Based upon the foregoing and subject to the assumptions, qualifications and limitations set forth herein, we are of the opinion that:

 

1.         The Consideration Shares to be issued pursuant to the Business Combination Agreement have been duly authorized by all necessary corporate action of the Company.

 

2.         Upon the issuance and delivery of the Consideration Shares in the manner contemplated by the Business Combination Agreement, and assuming the Company completes all actions and proceedings required on its part to be taken prior to the issuance and delivery of the Consideration Shares pursuant to the terms of the Business Combination Agreements, including, without limitation, the Consideration Shares will be validly issued, fully paid and non-assessable.

 

The opinions set forth above are subject to the following qualifications:

 

A.         The foregoing opinions are limited to the Federal law of the United States and Chapter 78 of the Nevada Revised Statutes (including the statutory provisions and all applicable provisions of the Nevada Constitution and the reported judicial cases interpreting those laws currently in effect), and we express no opinion as to the laws of any other jurisdiction.

 

The opinions expressed in this opinion letter are as of the date of this opinion letter only and as to laws covered hereby only as they are in effect on that date, and we assume no obligation to update or supplement such opinion to reflect any facts or circumstances that may come to our attention after that date or any changes in law that may occur or become effective after that date.
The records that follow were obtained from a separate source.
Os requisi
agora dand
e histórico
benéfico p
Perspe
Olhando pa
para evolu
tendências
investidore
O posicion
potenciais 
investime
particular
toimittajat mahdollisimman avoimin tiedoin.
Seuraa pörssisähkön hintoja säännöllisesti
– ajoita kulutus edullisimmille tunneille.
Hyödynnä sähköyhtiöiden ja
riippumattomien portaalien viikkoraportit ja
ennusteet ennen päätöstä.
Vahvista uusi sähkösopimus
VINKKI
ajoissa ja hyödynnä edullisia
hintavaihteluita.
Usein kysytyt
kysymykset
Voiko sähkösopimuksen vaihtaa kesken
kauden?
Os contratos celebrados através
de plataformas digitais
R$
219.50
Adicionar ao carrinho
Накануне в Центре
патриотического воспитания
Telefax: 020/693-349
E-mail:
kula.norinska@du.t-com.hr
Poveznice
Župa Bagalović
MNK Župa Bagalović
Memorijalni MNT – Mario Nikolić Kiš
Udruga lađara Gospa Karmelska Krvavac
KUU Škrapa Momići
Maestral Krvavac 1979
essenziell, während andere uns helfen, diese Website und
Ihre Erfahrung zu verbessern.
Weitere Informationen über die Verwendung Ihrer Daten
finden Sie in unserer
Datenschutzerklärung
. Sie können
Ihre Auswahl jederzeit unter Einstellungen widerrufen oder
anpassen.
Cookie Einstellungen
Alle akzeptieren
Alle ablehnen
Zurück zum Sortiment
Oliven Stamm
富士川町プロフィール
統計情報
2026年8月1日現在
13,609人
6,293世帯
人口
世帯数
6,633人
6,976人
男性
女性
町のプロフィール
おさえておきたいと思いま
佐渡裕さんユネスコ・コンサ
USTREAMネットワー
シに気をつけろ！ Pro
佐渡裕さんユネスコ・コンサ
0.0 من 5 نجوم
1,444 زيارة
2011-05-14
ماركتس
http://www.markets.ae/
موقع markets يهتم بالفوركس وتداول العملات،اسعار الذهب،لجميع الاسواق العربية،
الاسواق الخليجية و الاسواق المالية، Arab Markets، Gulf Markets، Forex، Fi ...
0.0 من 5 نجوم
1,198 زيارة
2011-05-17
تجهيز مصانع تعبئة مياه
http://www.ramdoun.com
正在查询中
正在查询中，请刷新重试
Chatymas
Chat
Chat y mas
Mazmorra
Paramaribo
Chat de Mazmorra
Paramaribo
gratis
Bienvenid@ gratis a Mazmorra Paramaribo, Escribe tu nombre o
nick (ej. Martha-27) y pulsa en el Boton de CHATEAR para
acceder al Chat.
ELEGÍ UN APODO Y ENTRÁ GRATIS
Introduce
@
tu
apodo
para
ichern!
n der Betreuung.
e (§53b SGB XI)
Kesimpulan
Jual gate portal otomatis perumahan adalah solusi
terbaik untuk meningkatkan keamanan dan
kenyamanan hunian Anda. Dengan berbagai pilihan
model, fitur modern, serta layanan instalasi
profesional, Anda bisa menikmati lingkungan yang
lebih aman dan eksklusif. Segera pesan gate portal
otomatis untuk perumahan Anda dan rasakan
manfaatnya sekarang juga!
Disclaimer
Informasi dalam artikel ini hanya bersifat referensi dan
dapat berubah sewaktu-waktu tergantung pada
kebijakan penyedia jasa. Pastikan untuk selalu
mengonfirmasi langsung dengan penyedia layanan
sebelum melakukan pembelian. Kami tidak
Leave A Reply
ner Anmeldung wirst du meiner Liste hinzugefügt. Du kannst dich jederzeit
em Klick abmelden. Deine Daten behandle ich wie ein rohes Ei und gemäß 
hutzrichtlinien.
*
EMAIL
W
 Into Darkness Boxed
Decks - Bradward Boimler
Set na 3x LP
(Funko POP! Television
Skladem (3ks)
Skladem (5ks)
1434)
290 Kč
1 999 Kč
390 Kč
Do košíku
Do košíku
The opinions herein are limited to the matters expressly set forth in this opinion letter, and no opinion or representation is given or may be inferred beyond the opinions expressly set forth in this opinion letter.

 

This opinion letter is being delivered in accordance with the requirements of Item 601(b)(5) of Regulation S-K under the Securities Act. We hereby consent to the filing of this opinion as Exhibit 5.1 to the Registration Statement and to the reference to us under the caption “Legal Matters” in the proxy statement/prospectus contained in the Registration Statement, and to the reference to us under the caption “Legal Matters” in the Proxy Statement/Prospectus to be disseminated pursuant to the Registration Statement following the effective date of the Registration Statement. In giving this consent, we do not thereby admit that we are within the category of persons whose consent is required under Section 7 of the Securities Act or the rules and regulations of the Commission promulgated thereunder.